Bewerten Richter die Vorgänge nur juristisch oder berücksichtigen sie die gravierenden Auswirkungen ihrer Entscheidungen?

Brondics: Als Richter muss ich den einzelnen Fall entscheiden und auch abwägen. Ich kann aber keine Lösung präsentieren, weil sie vermeintlich besser ins Gesamtbild passt.

Sind denn vor dem Gesetz nicht alle gleich, und für den kommerzialisierten Fußballmarkt gelten andere Regeln?

Brondics: Nein, vor dem Recht müssen alle gleich sein. Es gibt aber Leute, die aufgrund ihrer hohen Gehälter darauf verzichten, gewisse Dinge wie zum Beispiel einen zeitlich eingeschränkten Sommerurlaub einzuklagen.

Ein Wegfall der Befristung würde auch für andere Sportarten gelten?

Brondics: Man wird es übertragen müssen zum Beispiel auf den Handball, Basketball oder vielleicht auch auf den Motor- oder Radsport, bei dem es auch Saisonverträge gibt.

Auch Trainer könnten dann nicht mehr auf Zeit angestellt werden? Ein Verein wie zum Beispiel der überhitzte HSV hätte gleichzeitig zehn Trainer auf der Gehaltsliste?

Brondics: Ja, das wäre so. Ein Trainer wird nicht fristgestellt, sondern nur freigestellt. Bislang hat noch kein Trainer die Befristung angegriffen. Vielleicht kann man seine Rolle auch noch etwas anders bewerten als die des Spielers.

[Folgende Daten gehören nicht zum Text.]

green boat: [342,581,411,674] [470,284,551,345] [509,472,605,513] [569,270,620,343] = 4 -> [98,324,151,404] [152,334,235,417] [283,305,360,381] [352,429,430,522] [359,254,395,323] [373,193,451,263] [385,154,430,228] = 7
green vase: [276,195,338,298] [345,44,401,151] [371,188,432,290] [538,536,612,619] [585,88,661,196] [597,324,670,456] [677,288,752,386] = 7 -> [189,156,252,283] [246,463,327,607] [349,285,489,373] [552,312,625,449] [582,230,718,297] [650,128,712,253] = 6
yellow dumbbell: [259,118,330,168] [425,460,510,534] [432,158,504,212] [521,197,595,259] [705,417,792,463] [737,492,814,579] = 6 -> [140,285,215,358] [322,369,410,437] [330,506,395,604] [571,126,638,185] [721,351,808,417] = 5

Wenn aus Vereinssicht der Trainer keine gute Arbeit abliefert, kann es sinnvoller sein, ihn statt eines Dutzend Spieler zu entlassen.

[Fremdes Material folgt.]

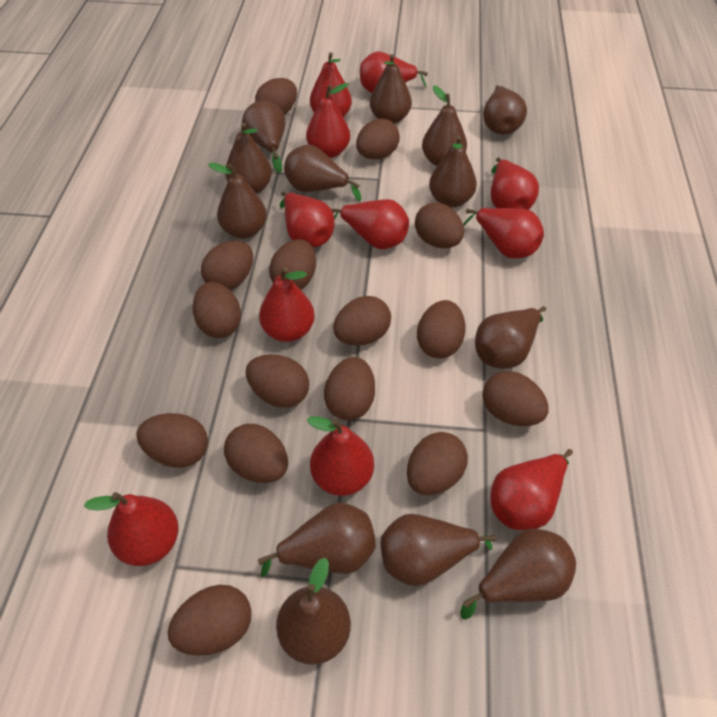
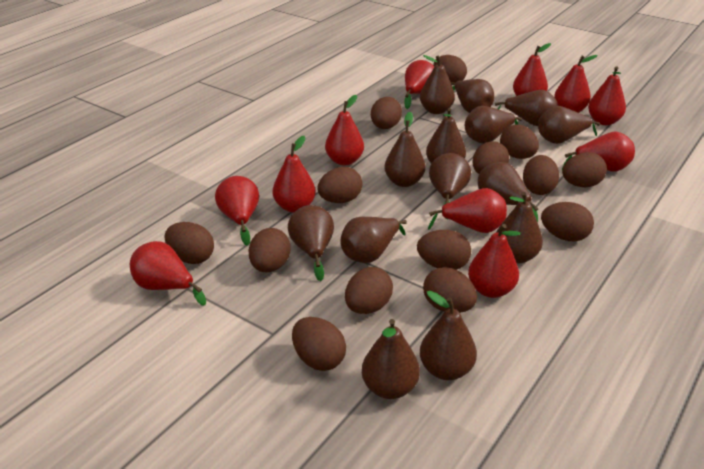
brown egg: [136,413,208,468] [168,585,252,656] [193,282,241,338] [201,240,253,290] [224,424,288,483] [246,354,309,408] [255,78,297,115] [269,239,316,289] [324,357,375,420] [333,296,391,345] [356,119,400,159] [407,432,468,495] [415,202,464,248] [417,300,465,359] [483,371,549,426] = 15 -> [164,222,214,264] [249,228,291,272] [292,317,346,371] [318,167,362,203] [345,267,393,314] [371,97,402,129] [417,230,471,270] [423,267,477,313] [433,55,467,83] [472,141,509,174] [500,124,539,159] [523,155,559,195] [541,202,594,241] [562,152,607,187] = 14
brown pear: [208,163,267,239] [225,123,272,194] [242,101,286,173] [258,503,376,577] [276,558,351,665] [284,145,361,201] [370,54,412,124] [381,514,497,586] [422,85,467,166] [429,135,477,207] [460,529,576,620] [475,306,546,369] [483,86,527,135] = 13 -> [288,205,334,281] [340,217,407,263] [362,319,420,399] [384,112,426,187] [420,55,455,114] [420,291,477,380] [426,108,466,163] [429,153,471,220] [451,79,494,113] [465,106,522,143] [478,162,538,222] [495,90,557,126] [496,192,543,264] [538,106,600,144] = 14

Kann man Ihre Einschätzung so zusammenfassen, dass Sie nicht davon ausgehen, dass die Regelung verändert wird und dass Sie dies eher für eine vertane Chance halten?

Brondics: Ich will nicht spekulieren. Mich würde es aber nicht extrem überraschen, wenn die Befristung für unwirksam erklärt würde. Es gibt viele gute Argumente, um festzustellen, dass die bisherige Praxis nicht dem Gesetz entspricht. Wenn die Klage abgewiesen würde, würde sich die Fußballbranche freuen, für andere Bereiche wäre die Botschaft nicht so gut. Sind Lehrer nicht einem sehr viel höheren beruflichen Verschleiß ausgesetzt als 20-jährige Fußballer? Wenn ich die Befristung beim Profi zulasse, könnte der Umkehrschluss sein, auch Lehrerstellen zu befristen.